WIN! for the Medical Community
FDA expedites review of robotic arm.
The lifelike limb, controlled by a chip planted on the brain, is being tested as part of a program designed to speed development of medical devices. Responding to the needs of badly wounded war veterans, federal officials said Tuesday they were accelerating reviews of a science-fiction-like robotic arm controlled by a computer chip on the brain.
The device would make the use of prosthetic arms, hands and fingers seem almost natural by using a microchip implanted on the brain to record and decode signals to neurons that control the prosthesis. In a dramatic video accompanying the announcement by the Food and Drug Administration, the prosthetic arm wielded pliers and picked up a clothespin to demonstrate its dexterity.

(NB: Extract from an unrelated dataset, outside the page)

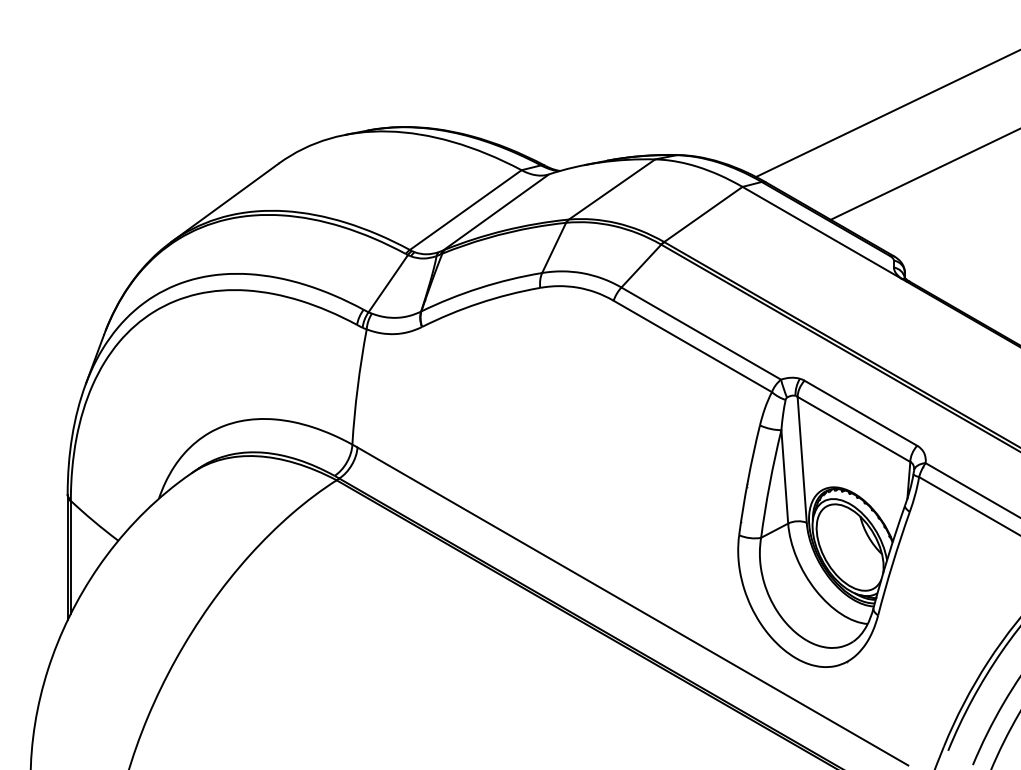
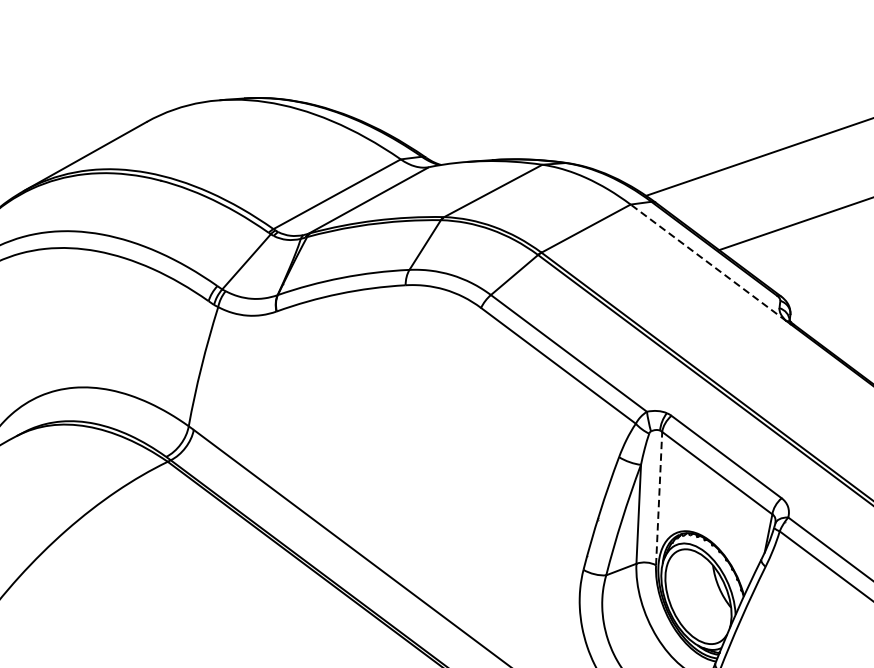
line: (822, 232) -> (708, 262), solid -> dashed
line: (802, 459) -> (659, 498), solid -> dashed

The system, developed over the last five years at a cost of more than $100 million by the Pentagon’s advanced technology research program, will become the first to be reviewed under a new FDA program designed to make promising medical devices available sooner.
The silver and black arm can rotate, twist and bend 27 different ways, mimicking the action of a natural limb, said Geoffrey Ling, program manager for the revolutionizing prosthetics program run by the Pentagon’s Defense Advanced Research Projects Agency.
Ultimately, the device may benefit stroke victims, quadriplegics or anyone who has lost the use of an arm, but it’s initially targeted for service members who have lost use of one or both arms in Iraq and Afghanistan. Advances in body armor and faster medical treatment have enabled more soldiers and Marines to survive serious wounds, which in turn has increased the number of veterans in need of prosthetics.
Five patients will initially be implanted with the chips and monitored for a year, said Mike McLoughlin, program manager for the prosthetics project at Johns Hopkins University, a major collaborator on the device. The use of chips to control artificial limbs is established technology, but the performance of the chips over time is an area of concern, McLoughlin said. If trials are successful, developers hope the arm will be commercially available in four or five years.
Officials hope the expedited review — in which an FDA case manager guides the application and engineers have early access to senior agency scientists — will cut in half the time it takes to approve or reject a device. Devices accepted for speedy review must still meet all safety standards.
A Win! for the medical community indeed.
Although, the Pentagon initially developed this for veterans, robotic limbs could transform humankind. Gone could be the days where humans had to ‘adjust’ to life after losing a limb. And since the Affordable Health Care act passed, all humans regardless of income will be able to live with all limbs intact.
Glad to see Obama keep his word with the American humans on reviewing procedures that may inhibit technological innovation.
Each day that passes, the future looks more and more appealing.